Norwegian writer Mette Newth once wrote that: “censorship has followed the free expressions of men and women like a shadow throughout history.” Indeed, as we develop innovative and more effective tools to gather and create information, new means to control, erase and censor that information evolve alongside it. But how do we study Internet censorship?

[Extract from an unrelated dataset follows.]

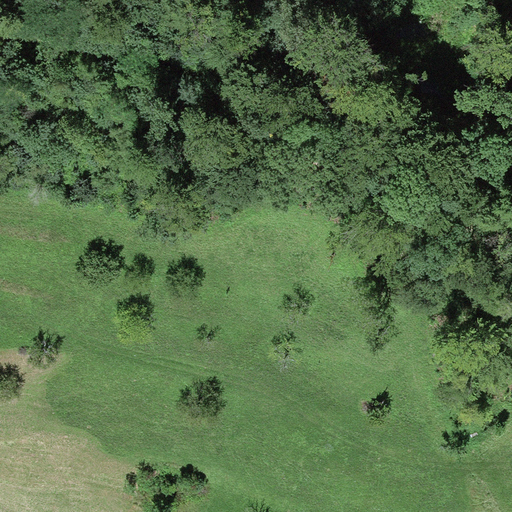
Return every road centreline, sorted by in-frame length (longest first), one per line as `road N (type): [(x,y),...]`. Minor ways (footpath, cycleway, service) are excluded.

Organisations such as Reporters Without Borders, Freedom House, or the Open Net Initiative periodically report on the extent of censorship worldwide. But as countries that are fond of censorship are not particularly keen to share details, we must resort to probing filtered networks, i.e., generating requests from within them to see what gets blocked and what gets through. We cannot hope to record all the possible censorship-triggering events, so our understanding of what is or isn’t acceptable to the censor will only ever be partial. And of course it’s risky, or even outright illegal, to probe the censor’s limits within countries with strict censorship and surveillance programs.
This is why the leak of 600GB of logs from hardware appliances used to filter internet traffic in and out of Syria was a unique opportunity to examine the workings of a real-world internet censorship apparatus.
Leaked by the hacktivist group Telecomix, the logs cover a period of nine days in 2011, drawn from seven Blue Coat SG-9000 internet proxies. The sale of equipment like this to countries such as Syria is banned by the US and EU. California-based manufacturer Blue Coat Systems denied making the sales but confirmed the authenticity of the logs – and Dubai-based firm Computerlinks FZCO later settled on a US$2.8m fine for unlawful export. In 2013, researchers at the University of Toronto’s Citizen Lab demonstrated how authoritarian regimes in Saudi Arabia, UAE, Qatar, Yemen, Egypt and Kuwait all rely on US-made equipment like those from Blue Coat or McAfee’s SmartFilter software to perform filtering.